You want to create a date with invalid input? No problem, we’ll just set it to today and never complain. Want to convert the string “abc” to be an integer? No problem, we’ll just set it to zero and not a peep from us. You want to update an ActiveRecord integer field to a float? No worries, we’ll just silently drop the decimal portion.
Of course, sometimes (often, actually), you want to inform the user when they have supplied invalid input to take corrective action.
So, if the date is set to today or the integer has a value of 0, then you know you have a problem. Except that these are also valid values. Surely there must be a method on these things you can invoke to see if their string representations are valid, right? Er, I mean they must be, somewhere, because of course it would exist, right?

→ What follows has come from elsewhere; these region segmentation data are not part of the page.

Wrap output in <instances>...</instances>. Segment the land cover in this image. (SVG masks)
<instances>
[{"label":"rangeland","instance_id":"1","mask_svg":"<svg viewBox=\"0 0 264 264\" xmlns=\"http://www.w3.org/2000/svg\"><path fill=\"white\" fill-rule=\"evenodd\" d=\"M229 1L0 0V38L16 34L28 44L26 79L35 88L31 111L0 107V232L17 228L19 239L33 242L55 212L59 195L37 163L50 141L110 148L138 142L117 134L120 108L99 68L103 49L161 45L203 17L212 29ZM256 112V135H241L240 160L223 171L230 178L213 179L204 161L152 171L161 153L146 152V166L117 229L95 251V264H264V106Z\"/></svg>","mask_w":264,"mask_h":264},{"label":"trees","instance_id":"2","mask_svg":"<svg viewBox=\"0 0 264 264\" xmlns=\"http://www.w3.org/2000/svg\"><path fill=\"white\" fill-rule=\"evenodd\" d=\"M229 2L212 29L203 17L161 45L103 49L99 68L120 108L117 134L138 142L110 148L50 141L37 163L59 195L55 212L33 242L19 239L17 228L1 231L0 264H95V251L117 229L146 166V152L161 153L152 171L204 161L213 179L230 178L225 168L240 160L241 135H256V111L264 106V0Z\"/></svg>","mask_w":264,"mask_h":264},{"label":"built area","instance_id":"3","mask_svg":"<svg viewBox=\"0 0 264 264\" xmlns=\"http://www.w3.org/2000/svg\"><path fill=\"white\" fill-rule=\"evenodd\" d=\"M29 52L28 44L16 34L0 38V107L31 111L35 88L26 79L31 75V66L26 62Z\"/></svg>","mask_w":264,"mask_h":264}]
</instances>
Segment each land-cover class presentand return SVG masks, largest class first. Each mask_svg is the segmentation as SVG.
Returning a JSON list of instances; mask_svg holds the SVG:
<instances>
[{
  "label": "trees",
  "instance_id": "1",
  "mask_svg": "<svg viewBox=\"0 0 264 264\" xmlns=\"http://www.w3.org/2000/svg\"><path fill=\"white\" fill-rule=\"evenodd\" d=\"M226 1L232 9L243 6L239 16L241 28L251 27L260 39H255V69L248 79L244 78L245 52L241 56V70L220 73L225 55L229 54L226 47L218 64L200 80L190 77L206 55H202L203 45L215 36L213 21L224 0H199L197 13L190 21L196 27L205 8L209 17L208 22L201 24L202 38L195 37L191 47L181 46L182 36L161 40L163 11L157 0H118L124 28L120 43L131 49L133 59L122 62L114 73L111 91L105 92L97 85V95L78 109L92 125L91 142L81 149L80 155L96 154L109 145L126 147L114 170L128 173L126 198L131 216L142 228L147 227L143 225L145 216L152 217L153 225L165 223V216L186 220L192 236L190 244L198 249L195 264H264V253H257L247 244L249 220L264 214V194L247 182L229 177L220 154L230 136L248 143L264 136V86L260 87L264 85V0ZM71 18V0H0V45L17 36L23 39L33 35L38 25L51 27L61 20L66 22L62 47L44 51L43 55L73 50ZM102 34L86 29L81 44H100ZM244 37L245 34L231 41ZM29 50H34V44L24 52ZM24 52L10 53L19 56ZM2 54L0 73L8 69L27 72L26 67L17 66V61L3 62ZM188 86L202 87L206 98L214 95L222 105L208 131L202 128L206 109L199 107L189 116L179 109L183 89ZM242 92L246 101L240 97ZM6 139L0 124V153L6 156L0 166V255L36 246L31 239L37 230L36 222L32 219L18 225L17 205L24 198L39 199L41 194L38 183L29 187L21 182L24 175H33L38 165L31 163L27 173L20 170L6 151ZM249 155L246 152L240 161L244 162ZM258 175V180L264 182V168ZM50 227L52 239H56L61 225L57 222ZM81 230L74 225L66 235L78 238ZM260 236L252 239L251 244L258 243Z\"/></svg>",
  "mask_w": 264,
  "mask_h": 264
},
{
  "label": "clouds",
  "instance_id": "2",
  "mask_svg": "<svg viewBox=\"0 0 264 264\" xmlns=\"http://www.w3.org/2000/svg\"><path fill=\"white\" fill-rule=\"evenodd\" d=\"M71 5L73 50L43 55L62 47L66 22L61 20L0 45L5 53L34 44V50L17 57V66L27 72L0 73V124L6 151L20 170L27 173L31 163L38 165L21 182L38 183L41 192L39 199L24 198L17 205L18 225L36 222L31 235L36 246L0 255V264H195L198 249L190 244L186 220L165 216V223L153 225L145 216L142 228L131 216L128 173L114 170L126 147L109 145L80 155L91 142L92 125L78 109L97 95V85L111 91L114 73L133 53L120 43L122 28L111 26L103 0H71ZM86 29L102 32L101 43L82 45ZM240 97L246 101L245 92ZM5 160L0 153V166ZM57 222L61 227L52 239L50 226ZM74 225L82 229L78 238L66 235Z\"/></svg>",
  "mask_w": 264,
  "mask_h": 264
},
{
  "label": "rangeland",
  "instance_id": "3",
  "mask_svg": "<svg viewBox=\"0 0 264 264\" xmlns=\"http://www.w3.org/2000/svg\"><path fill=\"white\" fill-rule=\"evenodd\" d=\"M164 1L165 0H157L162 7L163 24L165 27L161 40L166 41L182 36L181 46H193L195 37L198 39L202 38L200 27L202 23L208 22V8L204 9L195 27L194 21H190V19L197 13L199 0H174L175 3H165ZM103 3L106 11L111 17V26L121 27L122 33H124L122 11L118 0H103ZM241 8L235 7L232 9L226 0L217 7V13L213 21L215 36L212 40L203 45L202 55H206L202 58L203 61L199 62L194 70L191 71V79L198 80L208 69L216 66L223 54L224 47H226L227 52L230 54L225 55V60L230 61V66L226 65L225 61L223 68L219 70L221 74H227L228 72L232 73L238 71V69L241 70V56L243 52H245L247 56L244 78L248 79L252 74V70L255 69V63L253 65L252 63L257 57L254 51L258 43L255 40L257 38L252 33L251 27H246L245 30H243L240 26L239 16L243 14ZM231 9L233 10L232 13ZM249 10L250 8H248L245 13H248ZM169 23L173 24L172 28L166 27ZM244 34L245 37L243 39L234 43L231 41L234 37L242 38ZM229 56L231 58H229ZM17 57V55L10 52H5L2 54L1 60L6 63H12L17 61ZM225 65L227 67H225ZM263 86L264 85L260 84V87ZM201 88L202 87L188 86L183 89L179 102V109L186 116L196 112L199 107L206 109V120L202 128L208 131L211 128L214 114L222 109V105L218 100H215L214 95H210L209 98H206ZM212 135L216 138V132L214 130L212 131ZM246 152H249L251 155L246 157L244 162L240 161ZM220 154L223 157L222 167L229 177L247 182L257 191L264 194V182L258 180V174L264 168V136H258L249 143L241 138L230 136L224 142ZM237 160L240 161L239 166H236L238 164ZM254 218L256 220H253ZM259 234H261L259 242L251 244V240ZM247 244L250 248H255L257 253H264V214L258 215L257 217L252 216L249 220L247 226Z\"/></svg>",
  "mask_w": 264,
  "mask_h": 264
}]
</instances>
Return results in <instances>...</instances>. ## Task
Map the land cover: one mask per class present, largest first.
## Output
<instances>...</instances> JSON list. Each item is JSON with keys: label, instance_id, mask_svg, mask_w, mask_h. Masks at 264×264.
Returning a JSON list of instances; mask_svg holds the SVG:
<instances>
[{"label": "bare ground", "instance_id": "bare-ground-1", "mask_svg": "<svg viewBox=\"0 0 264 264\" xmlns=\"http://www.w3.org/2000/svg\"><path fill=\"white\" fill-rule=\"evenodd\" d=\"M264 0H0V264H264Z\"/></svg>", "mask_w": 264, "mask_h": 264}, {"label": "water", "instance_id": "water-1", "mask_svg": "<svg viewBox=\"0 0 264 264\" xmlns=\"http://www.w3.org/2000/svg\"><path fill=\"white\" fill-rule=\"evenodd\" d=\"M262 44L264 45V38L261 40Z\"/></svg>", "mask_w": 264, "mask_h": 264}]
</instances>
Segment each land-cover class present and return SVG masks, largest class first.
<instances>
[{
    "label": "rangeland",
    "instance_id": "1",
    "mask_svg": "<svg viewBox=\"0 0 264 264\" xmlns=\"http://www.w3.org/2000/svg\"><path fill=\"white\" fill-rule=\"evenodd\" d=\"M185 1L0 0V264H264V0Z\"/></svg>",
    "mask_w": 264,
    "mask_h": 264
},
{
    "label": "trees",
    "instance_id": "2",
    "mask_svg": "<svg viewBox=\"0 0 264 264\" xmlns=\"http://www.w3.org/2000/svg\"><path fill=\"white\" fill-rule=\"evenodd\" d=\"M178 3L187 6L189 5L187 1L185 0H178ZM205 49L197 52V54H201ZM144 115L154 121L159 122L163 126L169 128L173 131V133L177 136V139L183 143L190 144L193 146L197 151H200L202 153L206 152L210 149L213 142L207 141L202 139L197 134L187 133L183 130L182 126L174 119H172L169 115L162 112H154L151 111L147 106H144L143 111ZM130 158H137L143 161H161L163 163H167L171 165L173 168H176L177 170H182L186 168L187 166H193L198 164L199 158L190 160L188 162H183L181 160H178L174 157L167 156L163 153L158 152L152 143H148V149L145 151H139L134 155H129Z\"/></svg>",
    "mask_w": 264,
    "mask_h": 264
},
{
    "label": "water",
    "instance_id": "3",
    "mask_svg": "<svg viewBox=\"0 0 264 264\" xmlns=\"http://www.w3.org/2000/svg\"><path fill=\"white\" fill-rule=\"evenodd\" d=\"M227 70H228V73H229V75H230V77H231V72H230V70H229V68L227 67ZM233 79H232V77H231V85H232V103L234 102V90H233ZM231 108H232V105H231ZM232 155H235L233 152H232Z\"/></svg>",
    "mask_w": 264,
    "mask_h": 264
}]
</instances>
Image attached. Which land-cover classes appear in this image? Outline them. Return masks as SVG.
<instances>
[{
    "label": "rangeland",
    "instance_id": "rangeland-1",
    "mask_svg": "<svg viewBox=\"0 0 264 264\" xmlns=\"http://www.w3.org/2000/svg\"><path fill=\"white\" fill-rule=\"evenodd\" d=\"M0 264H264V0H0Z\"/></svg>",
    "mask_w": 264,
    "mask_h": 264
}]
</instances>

I have a string, and I want to see if this string is an integer or float. Surely, there is a method I can use. There is, as long as you write it yourself as I did via regex.
If Rails is going to auto-convert erroneous inputs, it could at least provide a mechanism to detect invalid inputs.
In Java, if you try to create an Integer from the string “abc”, it will immediately fail with an exception so you a) know what is wrong, and b) have a good mechanism for recovering. In Ruby, I can create a date from “3/23/sdes” without complaint (hint – it resolves to 3/23 of this year).
I am sure there is Ruby/Rails philosophy which drives this approach, but I just don’t know what it is yet. For the moment, it is making UI-based validation a lot more difficult than it should be.